**Problem**
Reproduce, unchanged, the lines of the records below that run from the line holding "right shoulder: (281, 283, -7)" through the end of the records, both ends included.
══ Provided material
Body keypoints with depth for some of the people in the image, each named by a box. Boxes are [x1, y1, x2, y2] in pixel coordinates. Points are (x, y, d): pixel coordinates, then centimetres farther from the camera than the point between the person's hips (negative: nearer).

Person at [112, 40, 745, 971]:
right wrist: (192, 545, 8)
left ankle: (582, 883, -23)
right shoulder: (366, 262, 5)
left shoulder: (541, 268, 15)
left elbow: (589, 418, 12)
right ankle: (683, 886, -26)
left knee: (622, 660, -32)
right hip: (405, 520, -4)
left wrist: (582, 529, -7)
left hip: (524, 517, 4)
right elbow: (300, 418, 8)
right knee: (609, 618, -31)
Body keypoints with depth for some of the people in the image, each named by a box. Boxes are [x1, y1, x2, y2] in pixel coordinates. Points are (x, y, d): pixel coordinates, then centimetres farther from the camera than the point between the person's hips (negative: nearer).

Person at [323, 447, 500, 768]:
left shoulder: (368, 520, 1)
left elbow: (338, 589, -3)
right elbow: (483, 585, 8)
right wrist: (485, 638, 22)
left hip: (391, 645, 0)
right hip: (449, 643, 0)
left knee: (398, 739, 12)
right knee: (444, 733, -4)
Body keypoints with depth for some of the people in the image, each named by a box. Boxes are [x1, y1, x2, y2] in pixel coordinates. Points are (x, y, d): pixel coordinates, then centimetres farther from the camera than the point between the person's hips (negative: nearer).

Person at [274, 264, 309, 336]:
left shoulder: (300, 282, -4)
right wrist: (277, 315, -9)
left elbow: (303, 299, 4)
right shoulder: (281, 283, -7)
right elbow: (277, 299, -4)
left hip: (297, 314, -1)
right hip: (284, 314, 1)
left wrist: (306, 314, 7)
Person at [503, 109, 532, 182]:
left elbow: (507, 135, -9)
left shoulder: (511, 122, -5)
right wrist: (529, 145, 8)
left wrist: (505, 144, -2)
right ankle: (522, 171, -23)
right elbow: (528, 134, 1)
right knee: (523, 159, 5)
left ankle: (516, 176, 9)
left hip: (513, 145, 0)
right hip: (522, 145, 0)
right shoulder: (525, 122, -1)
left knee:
════
**Response below**
right shoulder: (281, 283, -7)
right elbow: (277, 299, -4)
left hip: (297, 314, -1)
right hip: (284, 314, 1)
left wrist: (306, 314, 7)
Person at [503, 109, 532, 182]:
left elbow: (507, 135, -9)
left shoulder: (511, 122, -5)
right wrist: (529, 145, 8)
left wrist: (505, 144, -2)
right ankle: (522, 171, -23)
right elbow: (528, 134, 1)
right knee: (523, 159, 5)
left ankle: (516, 176, 9)
left hip: (513, 145, 0)
right hip: (522, 145, 0)
right shoulder: (525, 122, -1)
left knee:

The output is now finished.